═════ LISTED ENTRIES

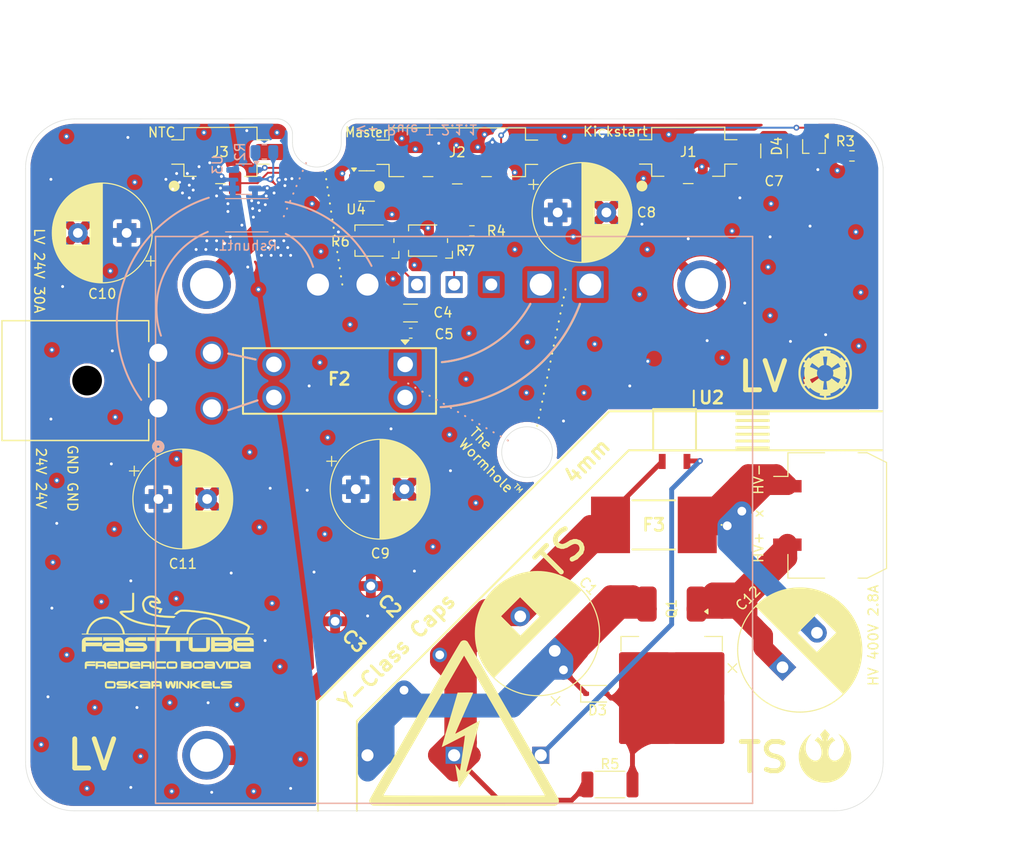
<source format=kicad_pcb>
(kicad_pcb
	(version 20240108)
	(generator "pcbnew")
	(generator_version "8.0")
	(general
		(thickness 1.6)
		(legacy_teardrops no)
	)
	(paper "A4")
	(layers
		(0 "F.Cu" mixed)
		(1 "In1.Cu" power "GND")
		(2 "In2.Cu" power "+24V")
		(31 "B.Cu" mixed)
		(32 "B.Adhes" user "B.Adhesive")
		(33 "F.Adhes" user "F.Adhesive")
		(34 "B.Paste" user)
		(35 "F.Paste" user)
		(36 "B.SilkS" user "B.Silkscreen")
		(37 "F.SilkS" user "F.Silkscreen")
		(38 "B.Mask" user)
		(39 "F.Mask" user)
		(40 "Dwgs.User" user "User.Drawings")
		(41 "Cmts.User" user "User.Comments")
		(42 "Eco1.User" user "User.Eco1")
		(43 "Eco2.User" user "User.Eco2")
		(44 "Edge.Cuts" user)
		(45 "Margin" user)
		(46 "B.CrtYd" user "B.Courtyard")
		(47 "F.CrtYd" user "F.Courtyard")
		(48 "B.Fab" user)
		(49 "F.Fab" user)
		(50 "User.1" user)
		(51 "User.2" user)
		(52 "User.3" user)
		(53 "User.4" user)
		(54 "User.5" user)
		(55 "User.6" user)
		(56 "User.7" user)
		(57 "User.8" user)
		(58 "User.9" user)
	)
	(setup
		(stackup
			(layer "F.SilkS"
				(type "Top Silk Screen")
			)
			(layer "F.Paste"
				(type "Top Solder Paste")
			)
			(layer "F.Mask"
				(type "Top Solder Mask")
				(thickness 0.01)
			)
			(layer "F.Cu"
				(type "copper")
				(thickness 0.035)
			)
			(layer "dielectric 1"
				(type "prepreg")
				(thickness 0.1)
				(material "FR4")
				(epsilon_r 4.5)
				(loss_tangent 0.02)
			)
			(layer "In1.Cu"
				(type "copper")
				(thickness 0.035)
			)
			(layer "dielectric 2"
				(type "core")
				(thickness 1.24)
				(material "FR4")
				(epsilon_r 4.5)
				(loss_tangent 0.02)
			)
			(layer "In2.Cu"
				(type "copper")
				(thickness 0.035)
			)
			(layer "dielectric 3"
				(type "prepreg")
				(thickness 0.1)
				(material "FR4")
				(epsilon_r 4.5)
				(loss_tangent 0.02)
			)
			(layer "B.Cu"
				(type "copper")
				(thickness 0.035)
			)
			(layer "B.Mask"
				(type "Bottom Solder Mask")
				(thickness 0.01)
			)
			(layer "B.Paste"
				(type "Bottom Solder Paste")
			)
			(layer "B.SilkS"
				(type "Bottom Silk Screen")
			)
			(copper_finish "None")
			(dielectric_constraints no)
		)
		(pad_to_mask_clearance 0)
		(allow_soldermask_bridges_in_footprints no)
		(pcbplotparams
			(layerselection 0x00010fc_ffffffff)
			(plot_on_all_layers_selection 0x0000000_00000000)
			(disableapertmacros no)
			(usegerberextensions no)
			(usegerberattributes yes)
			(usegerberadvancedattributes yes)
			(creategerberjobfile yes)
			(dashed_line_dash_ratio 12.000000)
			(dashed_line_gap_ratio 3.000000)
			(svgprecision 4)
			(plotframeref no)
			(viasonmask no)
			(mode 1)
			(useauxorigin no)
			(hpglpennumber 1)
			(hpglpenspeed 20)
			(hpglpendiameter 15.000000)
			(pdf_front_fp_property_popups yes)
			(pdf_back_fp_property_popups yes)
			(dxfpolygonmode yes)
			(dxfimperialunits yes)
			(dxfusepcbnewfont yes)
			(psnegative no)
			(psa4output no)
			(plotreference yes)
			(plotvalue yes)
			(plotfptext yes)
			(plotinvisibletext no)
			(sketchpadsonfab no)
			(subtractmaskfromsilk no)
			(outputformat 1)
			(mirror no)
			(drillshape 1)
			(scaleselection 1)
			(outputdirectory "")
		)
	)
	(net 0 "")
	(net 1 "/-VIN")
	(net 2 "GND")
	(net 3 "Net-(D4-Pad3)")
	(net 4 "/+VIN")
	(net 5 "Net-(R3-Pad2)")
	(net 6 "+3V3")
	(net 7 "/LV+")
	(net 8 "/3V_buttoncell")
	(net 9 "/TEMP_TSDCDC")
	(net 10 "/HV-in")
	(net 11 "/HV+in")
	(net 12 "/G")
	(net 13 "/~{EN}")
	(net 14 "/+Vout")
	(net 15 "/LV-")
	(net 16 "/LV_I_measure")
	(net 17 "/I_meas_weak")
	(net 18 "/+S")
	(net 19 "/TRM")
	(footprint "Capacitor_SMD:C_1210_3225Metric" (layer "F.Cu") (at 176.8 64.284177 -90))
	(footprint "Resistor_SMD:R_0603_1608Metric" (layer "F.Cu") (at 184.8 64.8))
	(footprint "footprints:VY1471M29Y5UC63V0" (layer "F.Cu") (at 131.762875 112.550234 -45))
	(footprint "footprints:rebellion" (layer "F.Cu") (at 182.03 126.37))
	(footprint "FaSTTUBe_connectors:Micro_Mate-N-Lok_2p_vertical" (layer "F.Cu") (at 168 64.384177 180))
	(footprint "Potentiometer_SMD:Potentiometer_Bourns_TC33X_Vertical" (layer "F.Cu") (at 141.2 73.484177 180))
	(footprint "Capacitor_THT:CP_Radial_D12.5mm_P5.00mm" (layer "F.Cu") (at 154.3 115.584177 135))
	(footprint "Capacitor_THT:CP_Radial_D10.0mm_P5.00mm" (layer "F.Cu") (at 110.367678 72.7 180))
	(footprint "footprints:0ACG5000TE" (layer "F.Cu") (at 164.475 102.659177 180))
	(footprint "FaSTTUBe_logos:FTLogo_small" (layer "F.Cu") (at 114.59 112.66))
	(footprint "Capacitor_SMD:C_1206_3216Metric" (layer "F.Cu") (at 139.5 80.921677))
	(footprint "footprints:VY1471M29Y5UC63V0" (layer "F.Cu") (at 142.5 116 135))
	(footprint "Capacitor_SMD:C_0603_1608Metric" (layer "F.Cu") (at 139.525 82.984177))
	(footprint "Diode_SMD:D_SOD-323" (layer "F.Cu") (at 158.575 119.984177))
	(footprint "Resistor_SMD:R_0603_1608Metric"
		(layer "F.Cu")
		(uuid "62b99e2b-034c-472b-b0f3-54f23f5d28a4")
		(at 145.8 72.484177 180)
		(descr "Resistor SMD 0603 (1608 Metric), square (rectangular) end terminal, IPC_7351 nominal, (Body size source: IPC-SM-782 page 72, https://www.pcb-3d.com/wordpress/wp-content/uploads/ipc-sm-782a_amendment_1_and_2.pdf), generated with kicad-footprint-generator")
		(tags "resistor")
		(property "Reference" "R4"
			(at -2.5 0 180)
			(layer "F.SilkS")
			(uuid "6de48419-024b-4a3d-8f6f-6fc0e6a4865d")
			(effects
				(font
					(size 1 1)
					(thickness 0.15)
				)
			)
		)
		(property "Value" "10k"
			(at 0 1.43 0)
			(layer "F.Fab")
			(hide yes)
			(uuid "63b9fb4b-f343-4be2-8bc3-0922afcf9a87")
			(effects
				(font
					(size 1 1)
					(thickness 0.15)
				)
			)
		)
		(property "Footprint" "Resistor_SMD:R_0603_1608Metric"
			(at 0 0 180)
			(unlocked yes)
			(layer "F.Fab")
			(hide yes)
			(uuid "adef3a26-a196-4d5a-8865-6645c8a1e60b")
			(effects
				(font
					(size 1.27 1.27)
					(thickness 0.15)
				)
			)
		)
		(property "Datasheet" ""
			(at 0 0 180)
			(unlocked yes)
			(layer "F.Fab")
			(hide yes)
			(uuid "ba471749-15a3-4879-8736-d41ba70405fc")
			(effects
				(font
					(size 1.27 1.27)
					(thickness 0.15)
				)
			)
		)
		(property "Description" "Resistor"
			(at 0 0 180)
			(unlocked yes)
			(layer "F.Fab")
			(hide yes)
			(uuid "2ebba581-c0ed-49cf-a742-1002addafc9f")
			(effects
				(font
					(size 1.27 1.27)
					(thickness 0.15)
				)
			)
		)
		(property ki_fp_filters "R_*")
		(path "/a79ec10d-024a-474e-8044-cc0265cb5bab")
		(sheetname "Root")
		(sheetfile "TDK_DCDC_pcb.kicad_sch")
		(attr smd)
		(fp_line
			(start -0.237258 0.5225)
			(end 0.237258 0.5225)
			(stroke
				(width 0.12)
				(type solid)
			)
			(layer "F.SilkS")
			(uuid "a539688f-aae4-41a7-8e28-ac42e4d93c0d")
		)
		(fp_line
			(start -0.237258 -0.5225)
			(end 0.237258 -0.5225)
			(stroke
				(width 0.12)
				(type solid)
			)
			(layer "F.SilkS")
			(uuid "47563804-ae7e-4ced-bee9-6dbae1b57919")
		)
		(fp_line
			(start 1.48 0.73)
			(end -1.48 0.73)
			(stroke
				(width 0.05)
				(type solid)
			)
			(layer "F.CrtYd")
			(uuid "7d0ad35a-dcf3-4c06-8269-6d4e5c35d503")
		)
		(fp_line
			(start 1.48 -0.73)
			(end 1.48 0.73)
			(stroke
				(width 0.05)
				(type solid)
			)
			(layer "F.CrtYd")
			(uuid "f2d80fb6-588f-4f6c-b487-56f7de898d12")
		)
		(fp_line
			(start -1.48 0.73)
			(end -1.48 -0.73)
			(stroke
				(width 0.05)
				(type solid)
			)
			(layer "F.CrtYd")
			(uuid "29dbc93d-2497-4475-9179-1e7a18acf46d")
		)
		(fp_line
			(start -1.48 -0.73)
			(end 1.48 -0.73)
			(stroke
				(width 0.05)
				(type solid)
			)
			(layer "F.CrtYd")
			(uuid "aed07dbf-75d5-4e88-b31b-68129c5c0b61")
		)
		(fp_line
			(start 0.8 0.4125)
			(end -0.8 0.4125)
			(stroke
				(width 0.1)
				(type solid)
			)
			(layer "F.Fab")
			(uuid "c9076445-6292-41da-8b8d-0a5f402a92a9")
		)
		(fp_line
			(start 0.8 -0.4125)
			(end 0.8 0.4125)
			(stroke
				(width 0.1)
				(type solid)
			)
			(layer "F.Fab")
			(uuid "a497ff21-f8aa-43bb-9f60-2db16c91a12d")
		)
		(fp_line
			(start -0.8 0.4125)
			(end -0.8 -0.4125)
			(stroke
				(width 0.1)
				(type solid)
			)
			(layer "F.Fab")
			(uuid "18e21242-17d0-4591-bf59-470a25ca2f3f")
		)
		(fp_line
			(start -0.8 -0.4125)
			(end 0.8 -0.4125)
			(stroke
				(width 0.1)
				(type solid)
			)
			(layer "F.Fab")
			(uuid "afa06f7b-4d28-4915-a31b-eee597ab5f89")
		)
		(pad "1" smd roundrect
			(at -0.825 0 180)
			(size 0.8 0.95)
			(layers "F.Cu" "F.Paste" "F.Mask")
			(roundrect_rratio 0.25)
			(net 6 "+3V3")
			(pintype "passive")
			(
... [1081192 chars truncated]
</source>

══════════
═════ LISTED ENTRIES

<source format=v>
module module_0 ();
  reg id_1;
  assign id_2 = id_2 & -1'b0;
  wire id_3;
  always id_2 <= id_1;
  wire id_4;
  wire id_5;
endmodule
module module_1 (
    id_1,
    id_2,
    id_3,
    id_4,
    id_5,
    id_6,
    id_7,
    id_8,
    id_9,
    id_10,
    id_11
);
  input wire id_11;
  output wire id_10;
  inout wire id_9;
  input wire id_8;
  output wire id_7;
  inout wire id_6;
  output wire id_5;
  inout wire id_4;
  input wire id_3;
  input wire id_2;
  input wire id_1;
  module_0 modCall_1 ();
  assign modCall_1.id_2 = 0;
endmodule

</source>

══════════

**WHAT TO WORK ON:** Set down, unchanged, only those lines above that fall between the line with "(usegerberattributes yes)" and the line with "(pdf_back_fp_property_popups yes)", the two end lines included.

**TASK RESULT:**
			(usegerberattributes yes)
			(usegerberadvancedattributes yes)
			(creategerberjobfile yes)
			(dashed_line_dash_ratio 12.000000)
			(dashed_line_gap_ratio 3.000000)
			(svgprecision 4)
			(plotframeref no)
			(viasonmask no)
			(mode 1)
			(useauxorigin no)
			(hpglpennumber 1)
			(hpglpenspeed 20)
			(hpglpendiameter 15.000000)
			(pdf_front_fp_property_popups yes)
			(pdf_back_fp_property_popups yes)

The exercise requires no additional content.